Saved entries
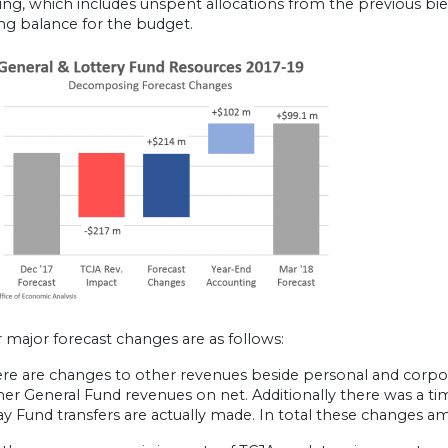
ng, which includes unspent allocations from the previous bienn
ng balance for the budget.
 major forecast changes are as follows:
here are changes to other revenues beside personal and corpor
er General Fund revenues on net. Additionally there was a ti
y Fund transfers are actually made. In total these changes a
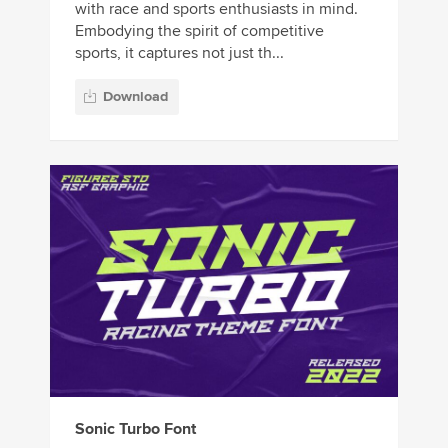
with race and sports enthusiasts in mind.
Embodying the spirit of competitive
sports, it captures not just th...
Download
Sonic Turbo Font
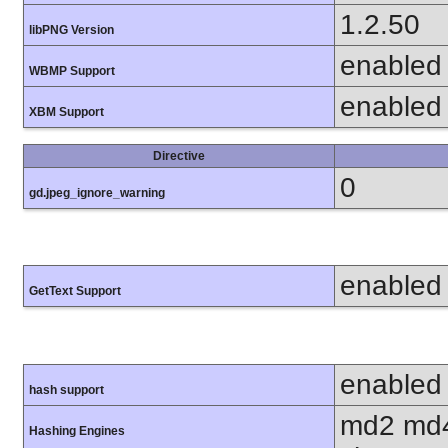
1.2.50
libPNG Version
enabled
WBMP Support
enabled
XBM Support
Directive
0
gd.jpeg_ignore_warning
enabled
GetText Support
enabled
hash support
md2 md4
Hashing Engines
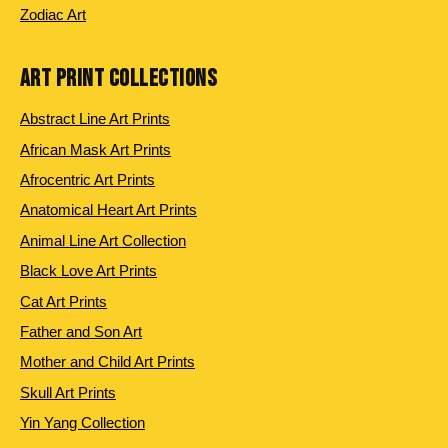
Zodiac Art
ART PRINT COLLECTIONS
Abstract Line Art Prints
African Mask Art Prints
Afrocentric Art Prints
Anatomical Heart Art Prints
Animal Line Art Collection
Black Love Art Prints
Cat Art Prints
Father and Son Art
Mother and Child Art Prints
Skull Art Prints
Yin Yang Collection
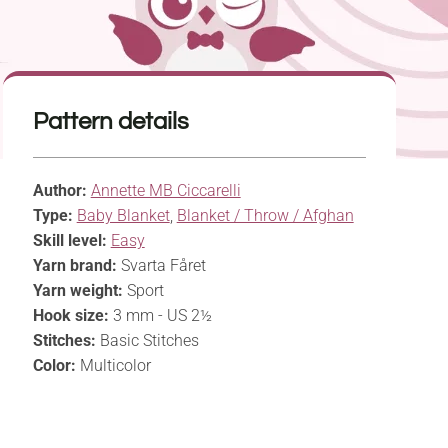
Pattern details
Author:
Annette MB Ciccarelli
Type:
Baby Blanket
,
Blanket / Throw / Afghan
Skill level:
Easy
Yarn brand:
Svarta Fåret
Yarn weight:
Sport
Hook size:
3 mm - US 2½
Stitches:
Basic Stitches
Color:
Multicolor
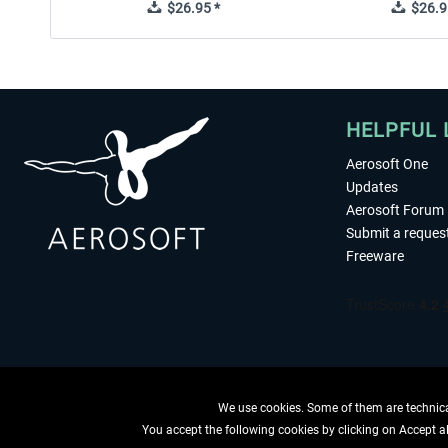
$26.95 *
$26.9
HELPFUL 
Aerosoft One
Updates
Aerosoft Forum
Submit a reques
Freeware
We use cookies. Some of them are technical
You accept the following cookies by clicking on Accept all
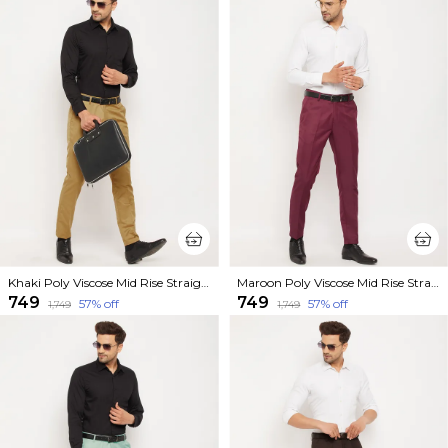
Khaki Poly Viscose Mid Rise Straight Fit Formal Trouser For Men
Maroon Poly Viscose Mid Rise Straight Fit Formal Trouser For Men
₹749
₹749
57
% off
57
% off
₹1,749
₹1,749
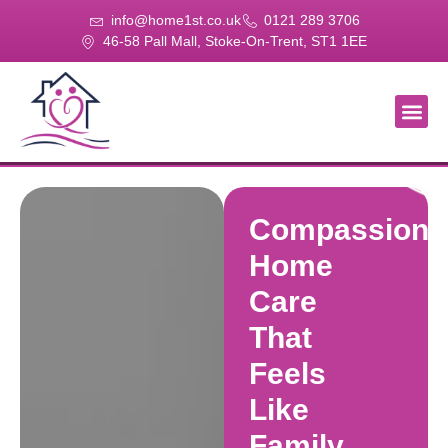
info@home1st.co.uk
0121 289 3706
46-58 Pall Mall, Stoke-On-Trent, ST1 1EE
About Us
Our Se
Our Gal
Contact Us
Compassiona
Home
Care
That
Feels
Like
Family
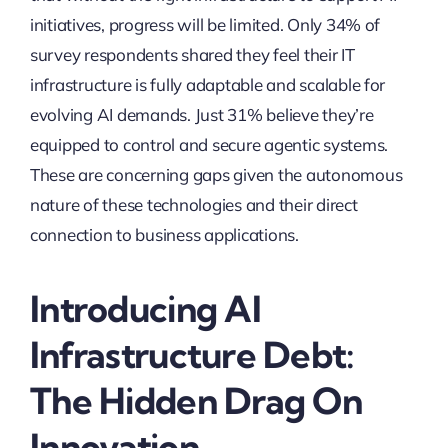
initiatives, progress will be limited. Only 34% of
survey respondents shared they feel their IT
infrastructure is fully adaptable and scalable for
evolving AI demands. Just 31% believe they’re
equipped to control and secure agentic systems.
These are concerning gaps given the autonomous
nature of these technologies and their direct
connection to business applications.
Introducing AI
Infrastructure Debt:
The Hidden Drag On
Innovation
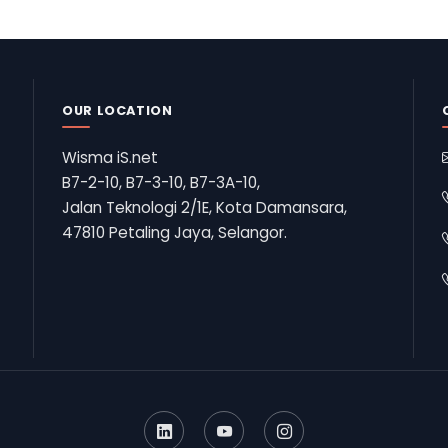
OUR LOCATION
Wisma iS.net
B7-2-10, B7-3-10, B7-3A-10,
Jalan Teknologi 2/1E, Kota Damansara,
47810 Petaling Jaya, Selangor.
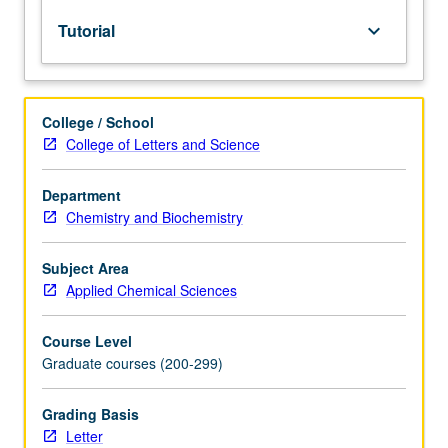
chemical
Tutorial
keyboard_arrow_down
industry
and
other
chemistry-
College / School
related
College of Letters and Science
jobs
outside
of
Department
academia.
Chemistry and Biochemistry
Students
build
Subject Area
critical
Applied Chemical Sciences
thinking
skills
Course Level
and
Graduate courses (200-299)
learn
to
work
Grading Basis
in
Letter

## WORK INSTRUCTION
Copy the material again word for word, beginning at the line that contains "Pattern details" and stopping after the line that contains "You accept the". Leave the pictures out of your answer.

## RESULT BELOW
Pattern details
Author:
Annette MB Ciccarelli
Type:
Baby Blanket
,
Blanket / Throw / Afghan
Skill level:
Easy
Yarn brand:
Svarta Fåret
Yarn weight:
Sport
Hook size:
3 mm - US 2½
Stitches:
Basic Stitches
Color:
Multicolor
$26.95 *
$26.9
HELPFUL 
Aerosoft One
Updates
Aerosoft Forum
Submit a reques
Freeware
We use cookies. Some of them are technical
You accept the following cookies by clicking on Accept all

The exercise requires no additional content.